The discussion should not be a partisan one – this panel will bring together leading innovators from both parties to engage in a post-partisan discussion about how technology can improve the public’s interactions with their government.
This discussion should be about specifics – we can all agree on the broad principles that technology drives change – but we have all heard that conversation before. This panel will focus on the specific progress that has been made, the specific opportunities that exist in the near future, and the specific challenges that need to be addressed.
As citizens increasingly become on-demand consumers in their daily lives, it is clear that government needs to better utilize interactive technology or it will only be more radically disconnected from the public.
This is not a political conference, which is precisely why it should be where this conversation takes place – how can the innovations from the creative, marketing and interactive communities be applied to improving our nation?
Our government needs to modernize. We need to move forward and debate new ideas, focusing on how we can collectively make our government work smarter, faster and better for all citizens.
Activity on Capitol Hill and at the Federal Communications Commission (“FCC”) this year will directly affect the prospects for ongoing innovation, entrepreneurial investment, universal broadband access, mobile policy, and Internet openness.

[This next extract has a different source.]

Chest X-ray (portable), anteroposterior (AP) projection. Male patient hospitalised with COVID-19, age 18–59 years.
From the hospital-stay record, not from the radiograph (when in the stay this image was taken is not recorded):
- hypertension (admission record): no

Early in the Obama Administration, Congress tasked the FCC with the responsibility of developing a National Broadband Plan (“NBP”) to establish the nation’s goals with respect to broadband service and provide a roadmap for achieving them.

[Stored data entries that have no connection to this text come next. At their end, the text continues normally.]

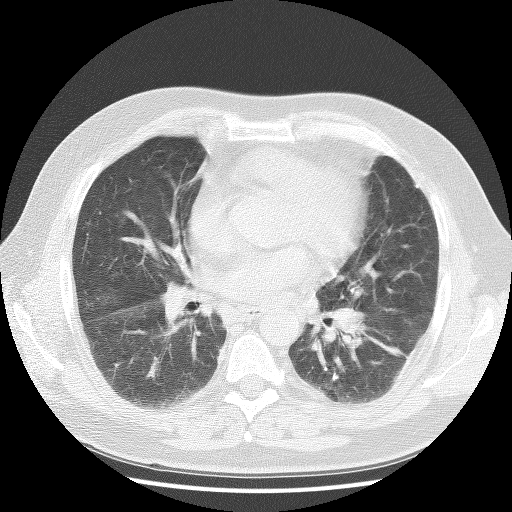
Low-dose screening chest CT, axial slice, baseline screening round, lung window (W 1500 / L -600 HU), 2.5 mm slice thickness, lung (sharp) reconstruction kernel (BONE), 120 kVp. Male, age 59 years at enrolment. Current smoker at enrolment.
Lesion marked by an expert reader, box from (x=306, y=287) to (x=380, y=358) px. The exam's reader record, not a measurement of the box and not confirmed to be the same lesion: non-calcified nodule or mass ≥4 mm, right upper lobe, 4 × 4 mm, soft tissue attenuation. Note: the box lies in the patient's left hemithorax on this image, whereas the reader's record names the right lung; they may be different findings. Lung cancer was diagnosed 20 days after this screen: non-small cell carcinoma, left hilum, stage IV (AJCC 6th edition).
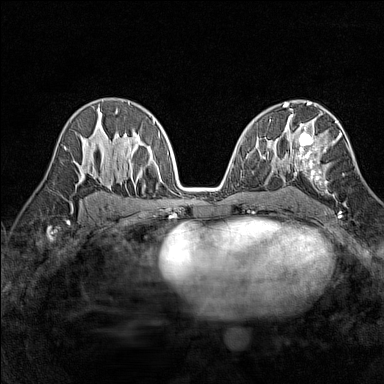
Breast MRI (dynamic contrast-enhanced), one axial slice. Slice 87 of 160 in the series (ordered by position). Dynamic contrast-enhanced series, time point 2 of 7 at this slice position (early post-contrast). 1.5 T. TE 1.8 ms, TR 5 ms. 384 × 384 image matrix. Female patient.
Outlined on this slice (semi-automatically segmented with operator editing):
- enhancing-tissue mask used for the functional tumour volume (all voxels passing the contrast-enhancement thresholds inside the analysis volume; usually the tumour): bounding box (x1, y1, x2, y2) in pixels: (287, 114, 341, 214)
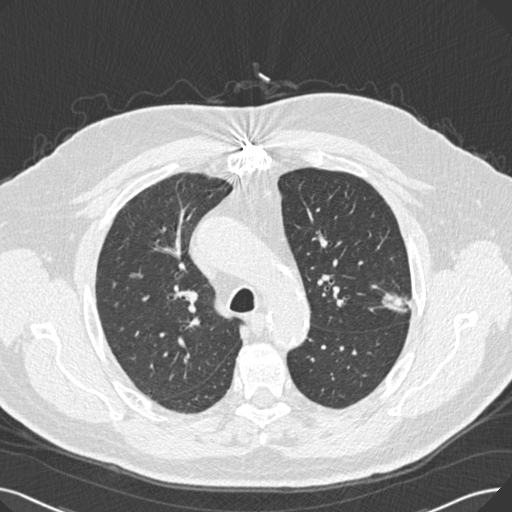
Low-dose screening chest CT, one axial slice; slice 187 of 269 in the series (ordered by position); reconstruction kernel B30f; 120 kVp; lung window (W 1500 / L -600 HU); 512 × 512 image matrix, field of view 370 × 370 mm.
Annotated regions visible in this slice (expert manual segmentation):
- lesion 1 (tumor, upper lobe of left lung): bounding box <382,293,410,313> (left, top, right, bottom; pixels)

The NBP, delivered to Congress one year ago, contained a series of recommendations to advance universal broadband access and affordability, promote innovation, and create new wireless opportunities.
A principal staff architect of the NBP and a 20 year Capitol Hill veteran, Colin Crowell will discuss the status of the NBP’s implementation, including prospects for obtaining more wireless frequencies for broadband use, reform of the multi-billion dollar universal service program for the Internet era, and current legislative threats to Internet openness and entrepreneurial investment.

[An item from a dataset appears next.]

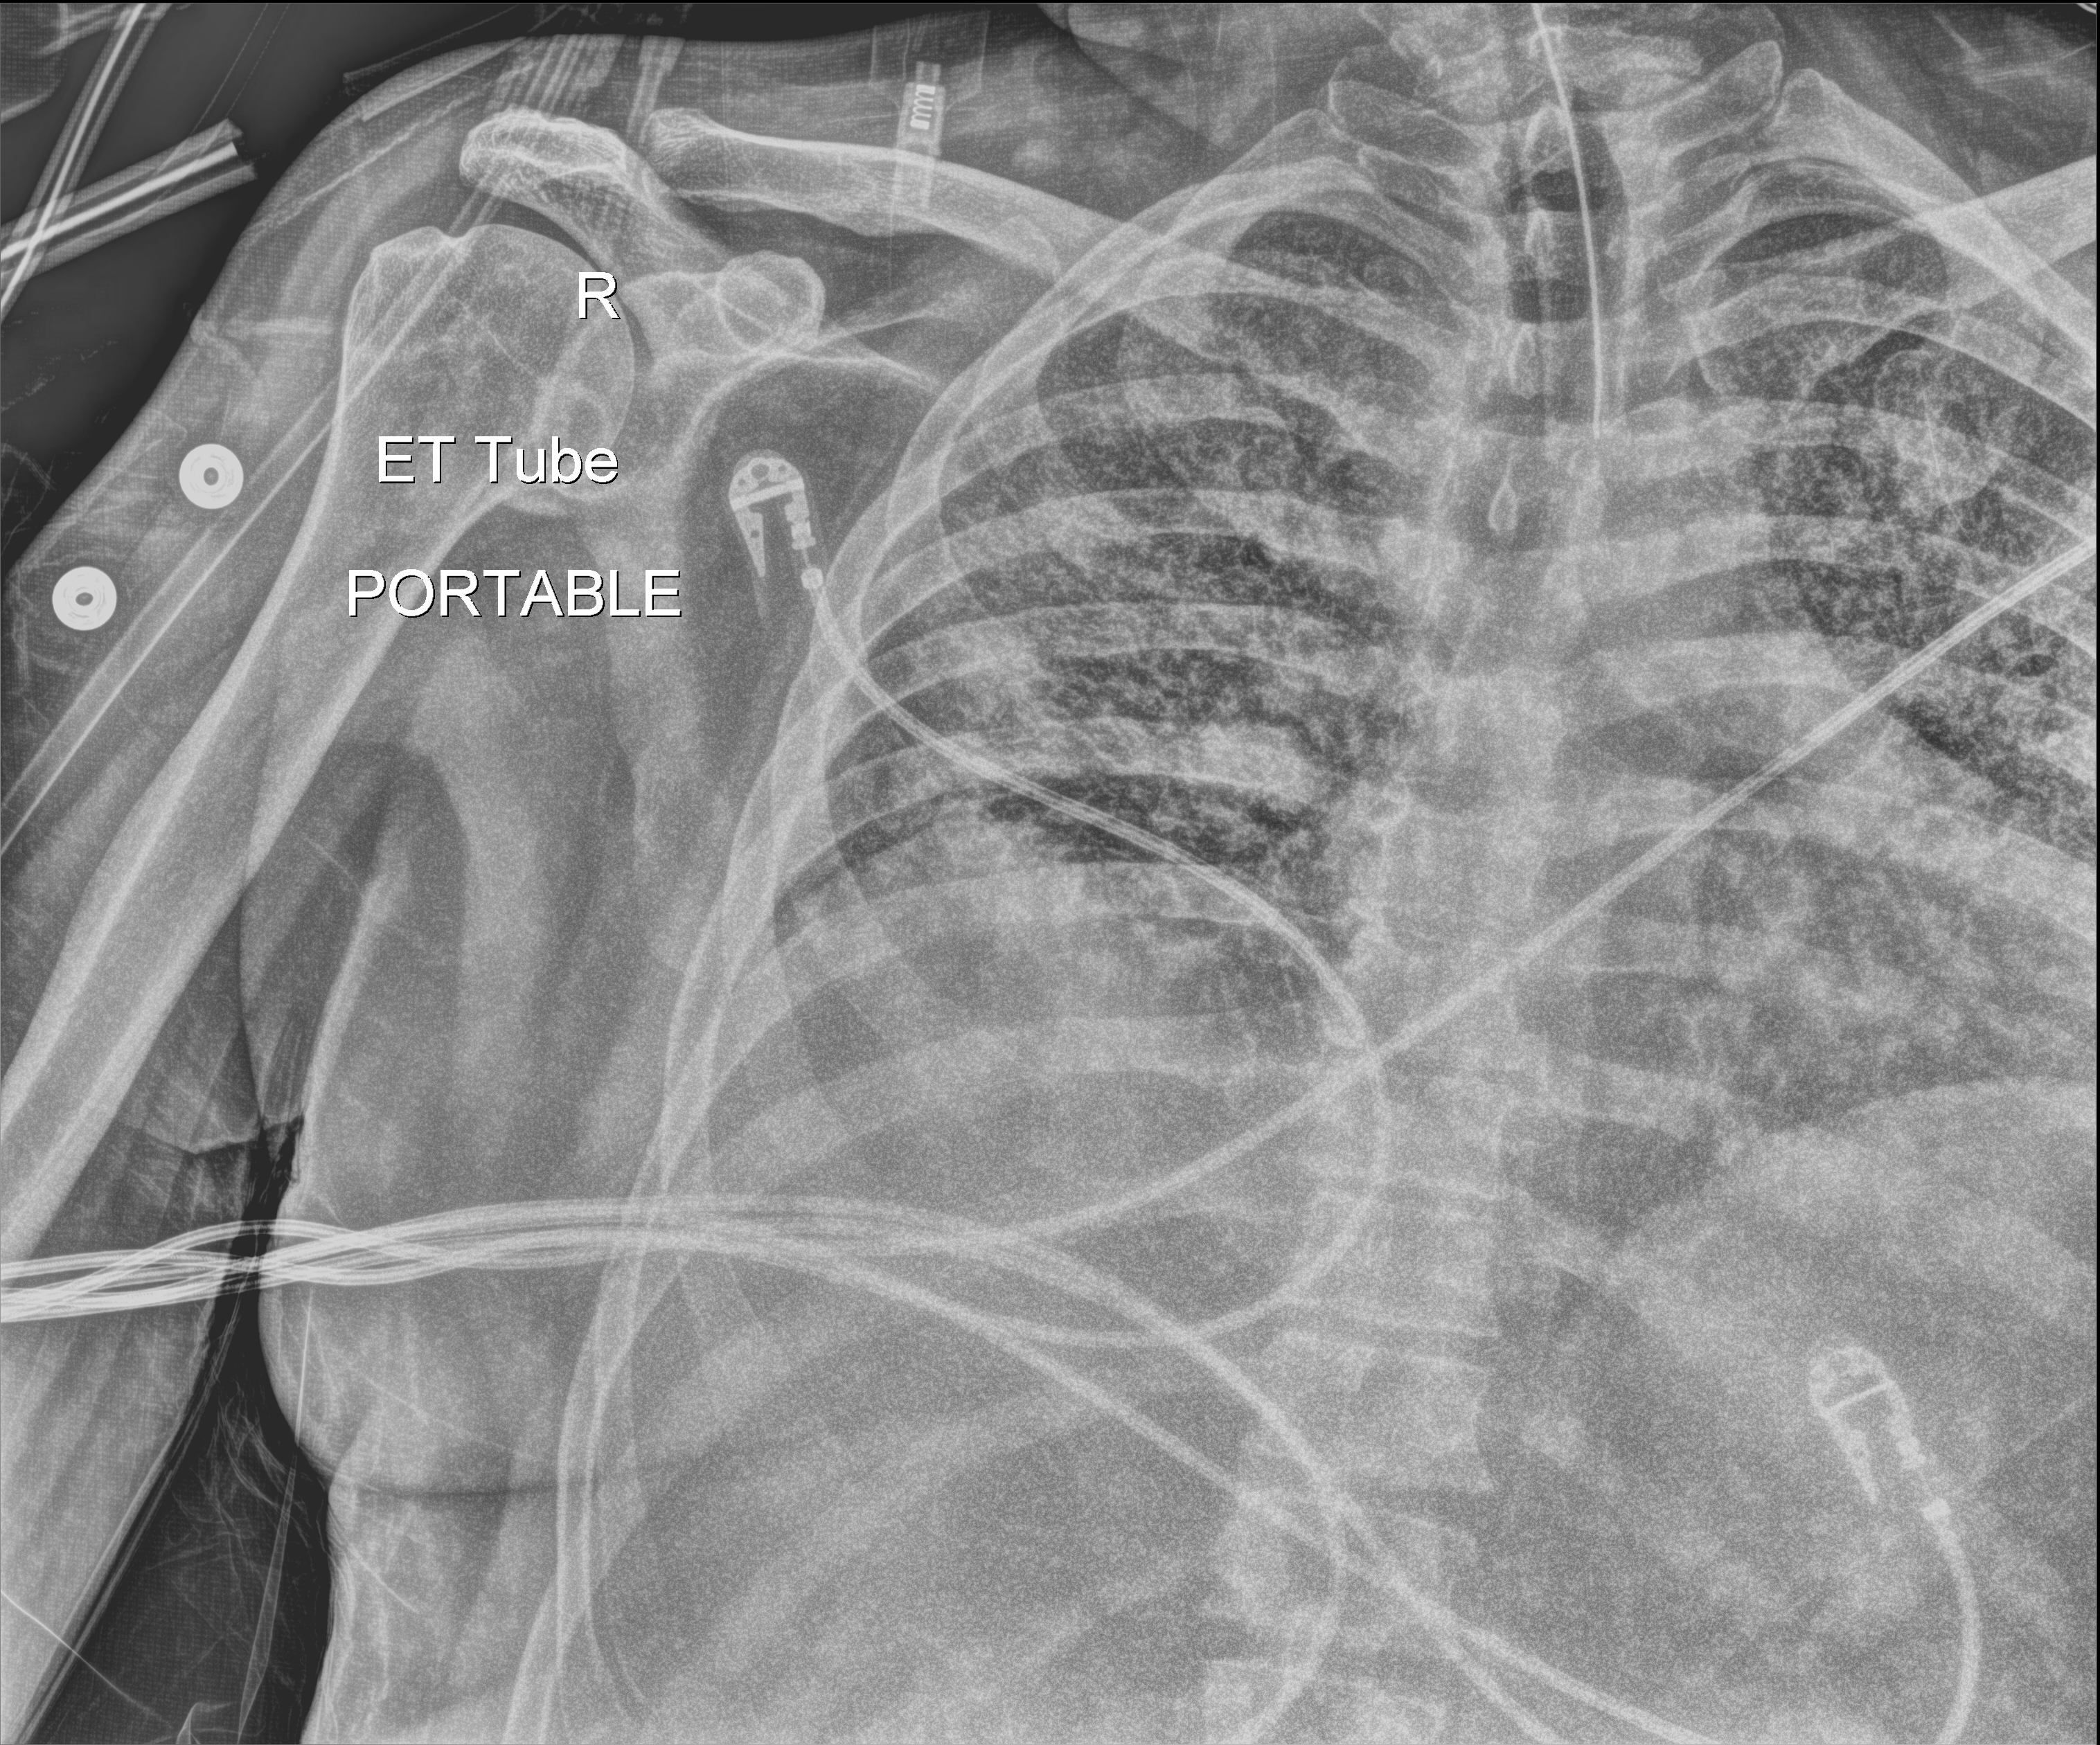
Chest radiograph, anteroposterior (AP) projection. Male patient hospitalised with COVID-19, age 18–59 years.
Hospital-stay facts (about this admission, not read from this image; timing relative to this image not recorded): diabetes (admission record): no; mechanically ventilated during this hospital stay: yes; length of hospital stay: 80 days.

Under Secretary of Commerce for Intellectual Property David Kappos is charged with Advising the Secretary of Commerce, and the President of the United States, on all aspects of Intellectual Property policy.
Our nation faces an uncertain economic future. It is clear however, that in order to be successful, America will need to harness the ingenuity, creativity, and innovation of its people—America will need to harness its Intellectual Property.
A sound Intellectual Property system will help support R&D that propels the Green Tech revolution; will allow people to harness the power of digitization and an internet-connected world; and will better ensure the preservation of cultural diversity and drive growth of the creative arts.
Under Secretary Kappos will lay out his vision for the future of the Intellectual Property system and describe its impact on the world’s entrepreneurs, innovators, and creators.